3 Body Language Signals to Communicate Friendliness
Have you ever felt that someone rubbed you the wrong way without even having spoken to them? Are you the type of person who doesn’t understand why other people might hold certain prejudices against you? Would you like to be one of those people who is welcomed right off the bat? One of those who is liked by others and is treated by others as if you have been friends for life? The answer is in your body language.
Your body is constantly sending signals. Your voice is not the only thing that speaks for you. Even when you are silent, your body is saying something. If what you want is to be liked more and seem more friendly, being funny or trying to be present in every single conversation is not the only thing that is going to determine how well others like or accept you. In fact, it might not work at all.
In fact, if you wish to leave a better impression, you can achieve this without even opening your mouth. The way you move your eyes, the way you sit down or move your arms and many other, apparently insignificant, gestures can help you make a better impression and be better liked.
Mind your attitude, express it with your body
The human mind is critical of what it sees. Thanks to this we have been able to evolve as a species. In a fraction of a second, our mind is capable of identifying if someone is a threat or if they are useful for our survival. It’s all a matter of instinct.
In this sense, our body language betrays us. Acting on this body language we can “fool” others’ instincts so that it is easier to establish relationships.
But beyond manipulating others’ perceptions, our body language allows us to be more sure of ourselves and express ourselves as we wish. Not minding our body language can send messages that contradict what we may wish to communicate.
That’s why it’s necessary to watch your attitude. If you put up a wall with your posture or your way of standing, you’re not giving others the chance to get to know you. If you act silly, you will be taken for a fool. If you act standoffish, you will be taken as such. Thus, if you want to seem friendly, act like it and mind your attitude.
But, what kind of attitude does a friendly person usually have? The secret to having a friendly attitude is conveying care for the other person. See what you can do to help people, but without insisting or abusing. It’s about seeming willing and helpful, without being servile or irritating.
Mind your posture and improve your body language
Posture, as part of body language, influences the second snap judgement that people make about others. Among other things, we see in the other person’s posture what they think about themselves, and it lets us create an idea of the kind of person they are.

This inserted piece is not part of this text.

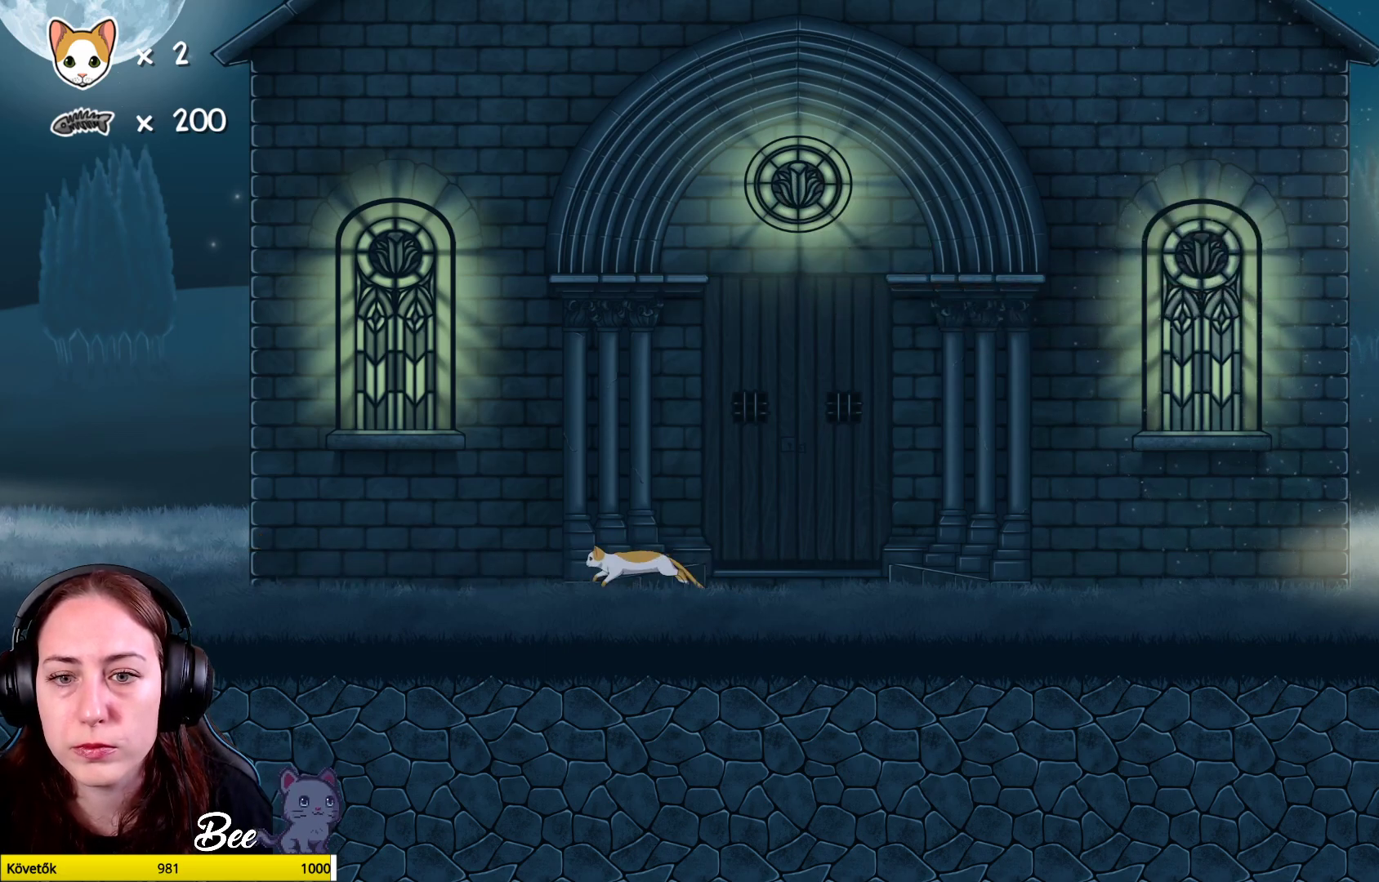
{"buttons": [], "left_stick": "center", "right_stick": "center", "events": [[383, "left_stick", "center"]]}
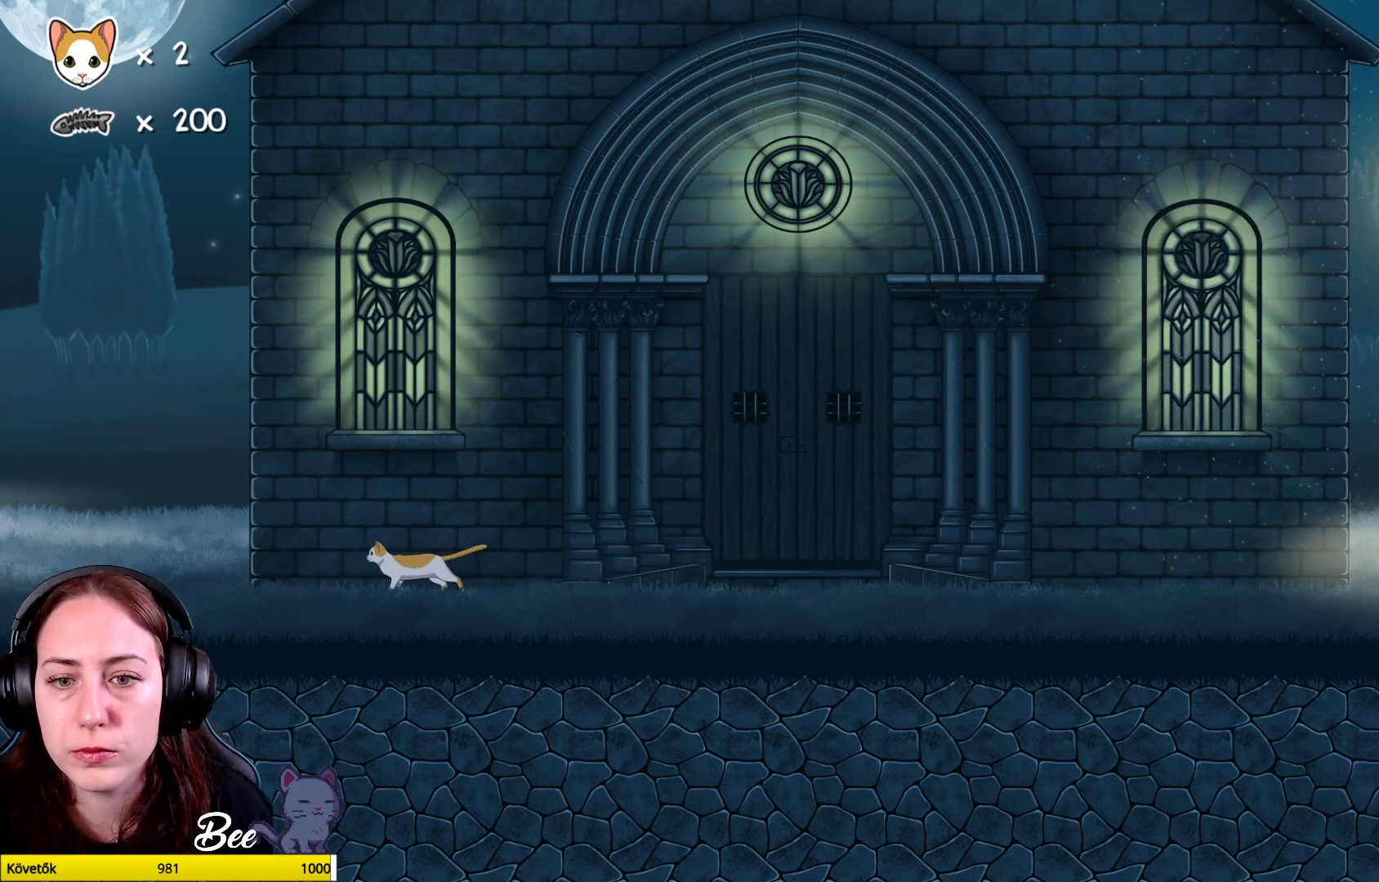
{"buttons": [], "left_stick": "up-left", "right_stick": "center", "events": [[167, "left_stick", "left"], [450, "left_stick", "up-left"]]}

In order to find a positive posture, you should be erect and relaxed. Your body is subjected to two forces, one that pulls you to the ground and anchors you to the earth, and another one which lifts you, making you look and move forward. Your shoulders should be pulled slightly backwards in order to let your torso expand with each breath, which should be slow and paused. In order to improve your appearance and posture, try to maintain your legs slightly separated and your back erect, but not rigid.
This, though it seems to be pulled straight from a yoga class, is what differentiates someone with a haughty or arrogant attitude from someone who is in tune with their surroundings. It differentiates a defeatist and pessimistic person from one with the will to live and enjoy life.

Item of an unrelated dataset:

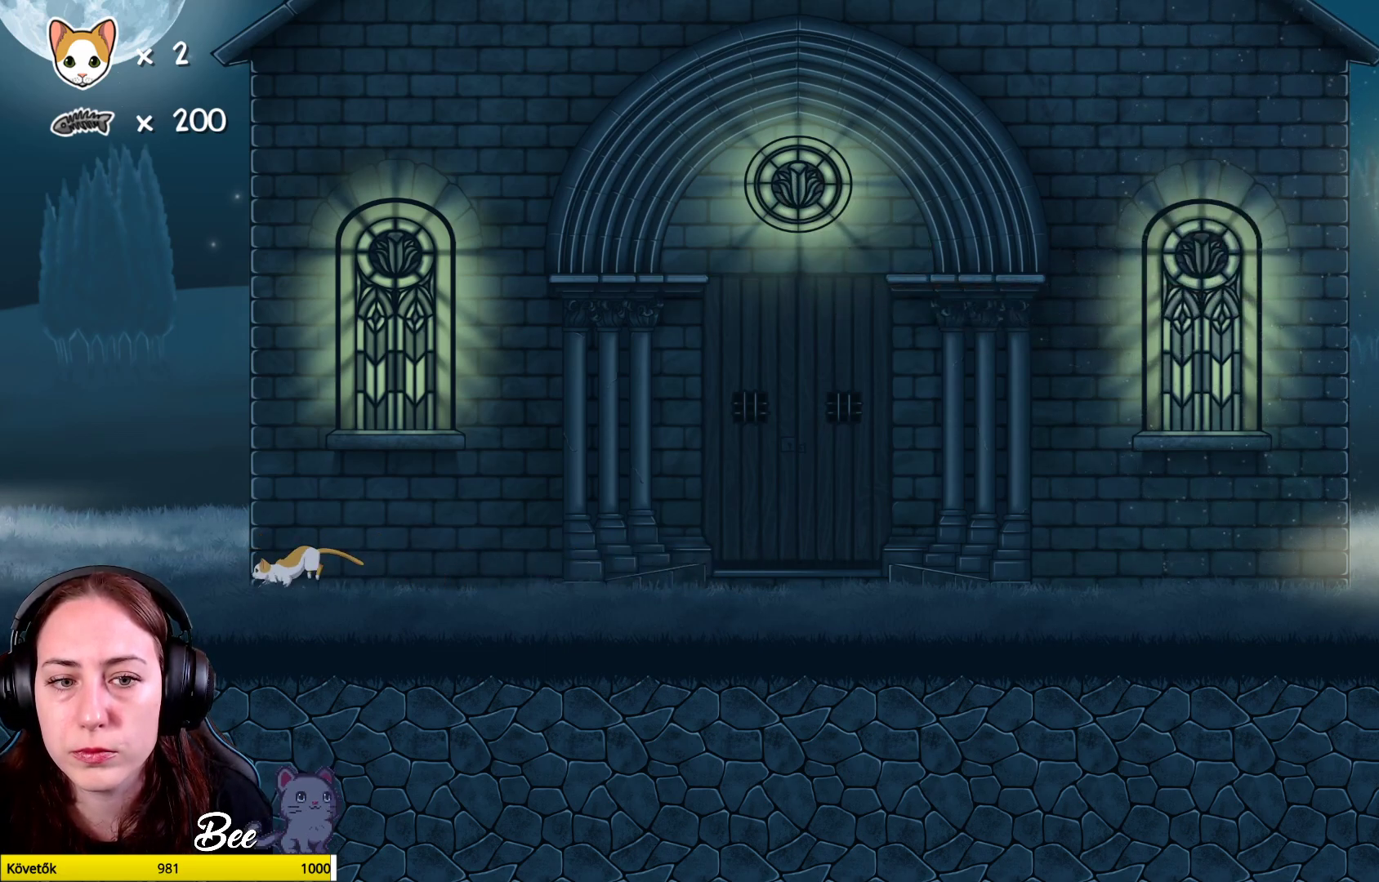
{"buttons": [], "left_stick": "right", "right_stick": "center", "events": [[267, "left_stick", "center"], [483, "left_stick", "right"]]}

On the other hand, when you talk to someone, you should keep an open posture, without covering your chest with your arms, seeming to hunch into yourself or leaning back or away. Open up to the person you’re talking to. This denotes confidence and comfort. Besides, you should avoid leaning on objects or playing with something in your hands, since this denotes passiveness and insecurity.
Smile and wave
Regardless of what you feel, if you know the people at a certain place when you arrive or not, if you want to seem friendly, always smile and greet them. It doesn’t matter if the other person bothers to open their mouth in reply, or if they simple remain silent. It doesn’t matter how many times you have seen them that week or that same day. Smiling and greeting people should be a habit. Do it always.
You don’t have to yell a greeting or try to catch the other’s attention. Simply smile and greet or wave at them, establishing visual contact in a personal manner, greet with a slight nod, even if you don’t know the person. Those you do know, come up to them slowly and take your time, even if you don’t know them very well. This shows confidence and reflects an open attitude that doesn’t go unnoticed by others.
An old trick that works very well when you don’t know anyone and want to seem like a sociable and friendly person is to greet your imaginary friends, in a natural manner without any fuss.
A smile should be a part of your facial expression by default. It’s not about forcing it onto your face, but rather internalizing a feeling of happiness, of acting as if you were seeing or experiencing something you like. This will relax your face, especially the area of your forehead, and will make your gaze much friendlier.